[Extracted data entries]
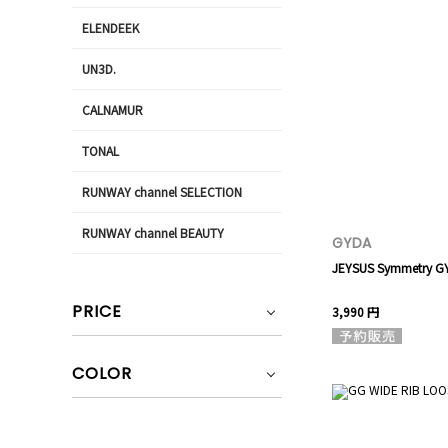
ELENDEEK
UN3D.
CALNAMUR
TONAL
RUNWAY channel SELECTION
RUNWAY channel BEAUTY
GYDA
JEYSUS Symmetry 
PRICE
3,990 円
COLOR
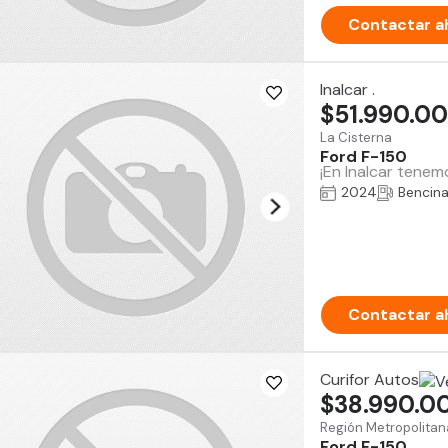
Contactar a
Inalcar .
$51.990.0
La Cisterna
Ford F-150
¡En Inalcar tenem
2024
Bencin
Contactar a
Curifor Autos
$38.990.0
Región Metropolitan
Ford F-150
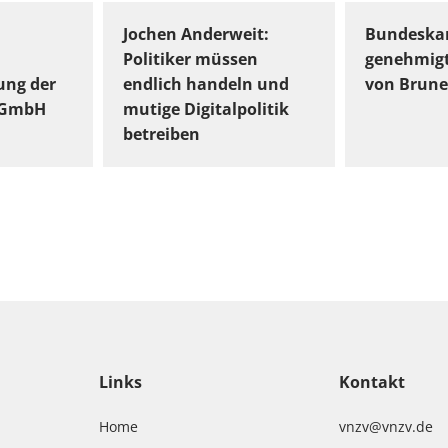
Jochen Anderweit:
Bundeskar
Politiker müssen
genehmig
ung der
endlich handeln und
von Brune
gGmbH
mutige Digitalpolitik
betreiben
Links
Kontakt
Home
vnzv@vnzv.de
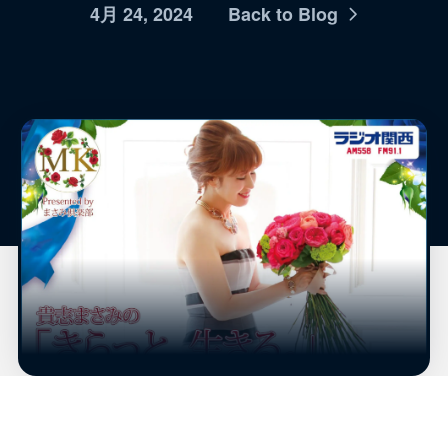
4月 24, 2024
Back to Blog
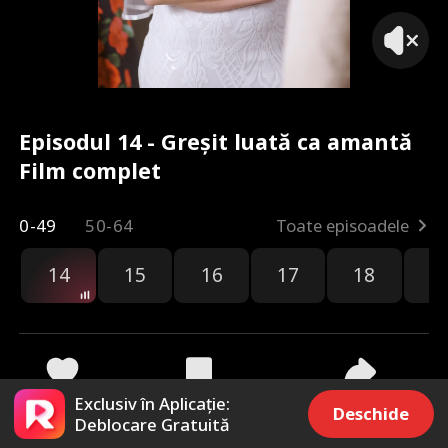
Episodul 14 - Greșit luată ca amantă
Film complet
0-49
50-64
Toate episoadele
14
15
16
17
18
1
Exclusiv în Aplicație:
459
8.6k
Distribuie
Deschide
Deblocare Gratuită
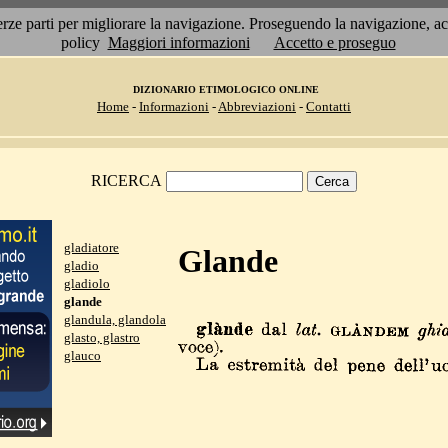
 terze parti per migliorare la navigazione. Proseguendo la navigazione, 
policy
Maggiori informazioni
Accetto e proseguo
DIZIONARIO ETIMOLOGICO ONLINE
Home
-
Informazioni
-
Abbreviazioni
-
Contatti
RICERCA
gladiatore
Glande
gladio
gladiolo
glande
glandula, glandola
glasto, glastro
glauco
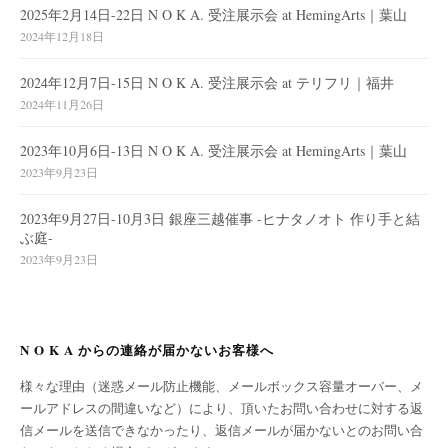
2025年2月14日-22日 N O K A. 受注展示会 at HemingArts｜葉山
2024年12月18日
2024年12月7日-15日 N O K A. 受注展示会 at テリフリ｜福井
2024年11月26日
2023年10月6日-13日 N O K A. 受注展示会 at HemingArts｜葉山
2023年9月23日
2023年9月27日-10月3日 銀座三越催事 -ヒナタノオト 作り手と結
ぶ庭-
2023年9月23日
N O K A からの連絡が届かないお客様へ
様々な理由（迷惑メール防止機能、メールボックス容量オーバー、メ
ールアドレスの間違いなど）により、頂いたお問い合わせに対する返
信メールを送信できなかったり、返信メールが届かないとのお問い合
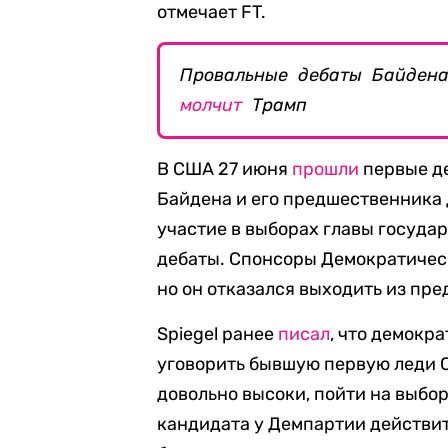
отмечает FT.
Провальные дебаты Байдена
молчит
Трамп
В США 27 июня
прошли
первые д
Байдена и его предшественника 
участие в выборах главы госуда
дебаты. Cпонсоры Демократиче
но он отказался выходить из пр
Spiegel ранее
писал
, что демокр
уговорить бывшую первую леди 
довольно высоки, пойти на выбо
кандидата у Демпартии действи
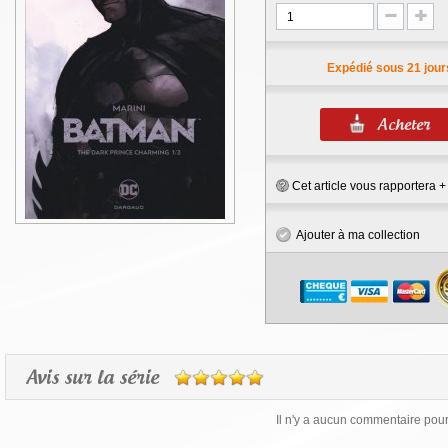
Expédié sous 21 jour
Cet article vous rapportera 
Ajouter à ma collection
Avis sur la série
Il n'y a aucun commentaire pour 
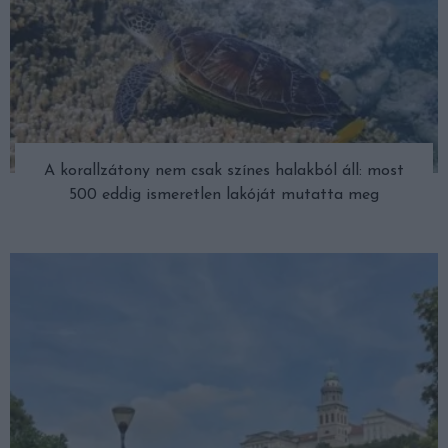
A korallzátony nem csak színes halakból áll: most
500 eddig ismeretlen lakóját mutatta meg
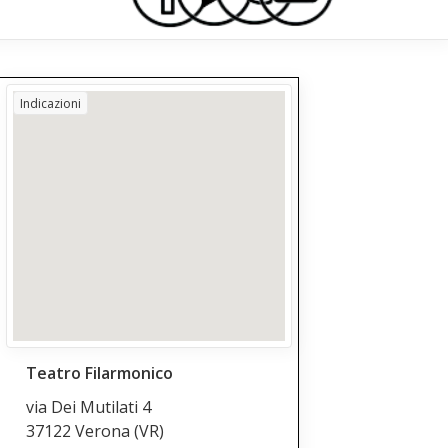
Indicazioni
Teatro Filarmonico
via Dei Mutilati 4
37122 Verona
(VR)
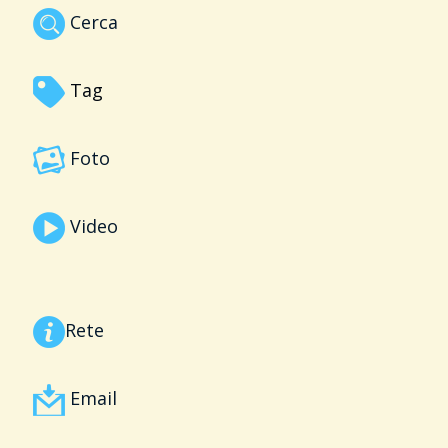
Cerca
Tag
Foto
Video
Rete
Email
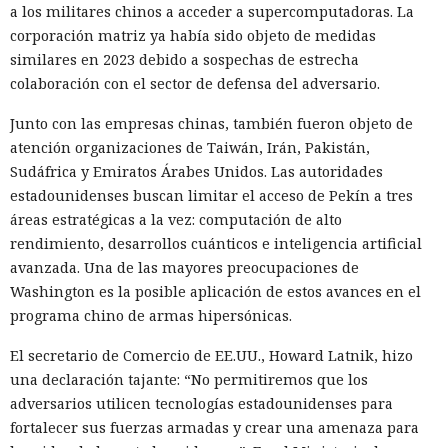
a los militares chinos a acceder a supercomputadoras. La
corporación matriz ya había sido objeto de medidas
similares en 2023 debido a sospechas de estrecha
colaboración con el sector de defensa del adversario.
Junto con las empresas chinas, también fueron objeto de
atención organizaciones de Taiwán, Irán, Pakistán,
Sudáfrica y Emiratos Árabes Unidos. Las autoridades
estadounidenses buscan limitar el acceso de Pekín a tres
áreas estratégicas a la vez: computación de alto
rendimiento, desarrollos cuánticos e inteligencia artificial
avanzada. Una de las mayores preocupaciones de
Washington es la posible aplicación de estos avances en el
programa chino de armas hipersónicas.
El secretario de Comercio de EE.UU., Howard Latnik, hizo
una declaración tajante: “No permitiremos que los
adversarios utilicen tecnologías estadounidenses para
fortalecer sus fuerzas armadas y crear una amenaza para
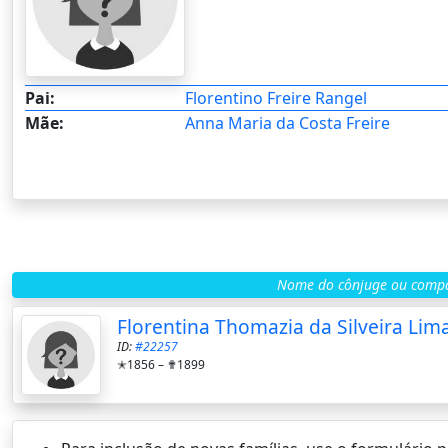
Pai:
Florentino Freire Rangel
Mãe:
Anna Maria da Costa Freire
Nome do cônjuge ou compa
Florentina Thomazia da Silveira Lim
ID:
#22257
✭1856 –
✟1899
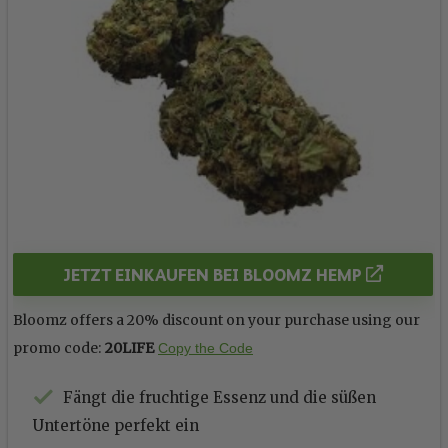
JETZT EINKAUFEN BEI BLOOMZ HEMP
Bloomz offers a 20% discount on your purchase using our
promo code:
20LIFE
Copy the Code
Fängt die fruchtige Essenz und die süßen
Untertöne perfekt ein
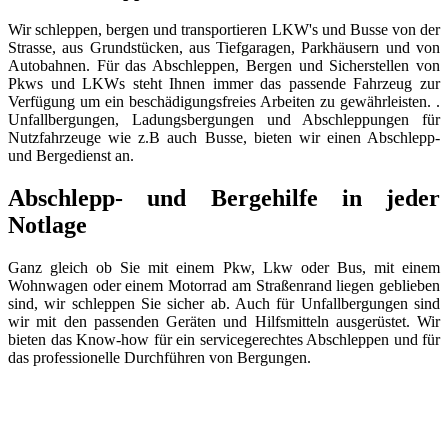
Wir schleppen, bergen und transportieren LKW's und Busse von der
Strasse, aus Grundstücken, aus Tiefgaragen, Parkhäusern und von
Autobahnen. Für das Abschleppen, Bergen und Sicherstellen von
Pkws und LKWs steht Ihnen immer das passende Fahrzeug zur
Verfügung um ein beschädigungsfreies Arbeiten zu gewährleisten. .
Unfallbergungen, Ladungsbergungen und Abschleppungen für
Nutzfahrzeuge wie z.B auch Busse, bieten wir einen Abschlepp-
und Bergedienst an.
Abschlepp- und Bergehilfe in jeder
Notlage
Ganz gleich ob Sie mit einem Pkw, Lkw oder Bus, mit einem
Wohnwagen oder einem Motorrad am Straßenrand liegen geblieben
sind, wir schleppen Sie sicher ab. Auch für Unfallbergungen sind
wir mit den passenden Geräten und Hilfsmitteln ausgerüstet. Wir
bieten das Know-how für ein servicegerechtes Abschleppen und für
das professionelle Durchführen von Bergungen.
Abschlepp- und Bergungsdienst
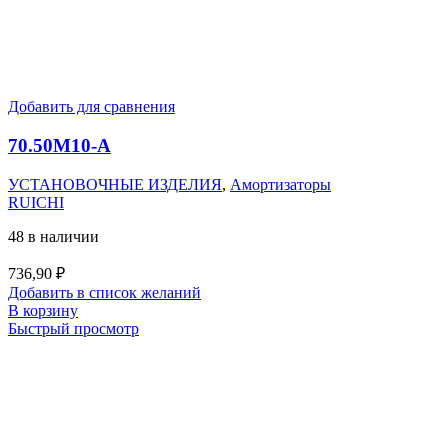
Добавить для сравнения
70.50M10-А
УСТАНОВОЧНЫЕ ИЗДЕЛИЯ
,
Амортизаторы
RUICHI
48 в наличии
736,90
₽
Добавить в список желаний
В корзину
Быстрый просмотр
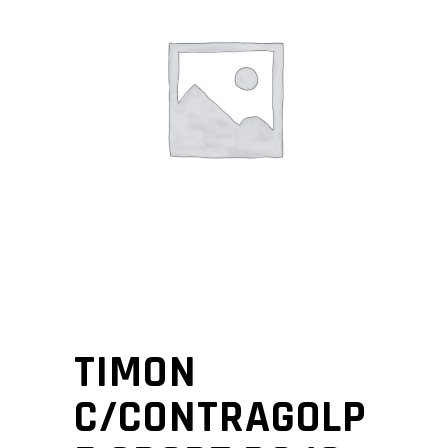
TIMON
C/CONTRAGOLP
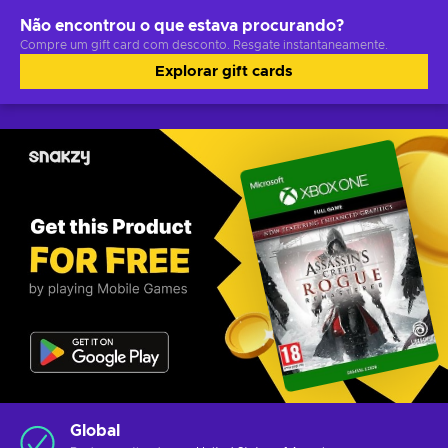
Não encontrou o que estava procurando?
Compre um gift card com desconto. Resgate instantaneamente.
Explorar gift cards
Global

▶ _REQUIRED WORK_: Nothing but the lines above from the one that has "Politiker müssen" down to the one that has "2024年12月18日" belongs in the answer, copied exactly, without pictures.

▶ _EXERCISE OUTPUT_:
Politiker müssen
genehmig
ung der
endlich handeln und
von Brune
gGmbH
mutige Digitalpolitik
betreiben
Links
Kontakt
Home
vnzv@vnzv.de
4月 24, 2024
Back to Blog
Episodul 14 - Greșit luată ca amantă
Film complet
0-49
50-64
Toate episoadele
14
15
16
17
18
1
Exclusiv în Aplicație:
459
8.6k
Distribuie
Deschide
Deblocare Gratuită
 terze parti per migliorare la navigazione. Proseguendo la navigazione, 
policy
Maggiori informazioni
Accetto e proseguo
DIZIONARIO ETIMOLOGICO ONLINE
Home
-
Informazioni
-
Abbreviazioni
-
Contatti
RICERCA
gladiatore
Glande
gladio
gladiolo
glande
glandula, glandola
glasto, glastro
glauco
2025年2月14日-22日 N O K A. 受注展示会 at HemingArts｜葉山
2024年12月18日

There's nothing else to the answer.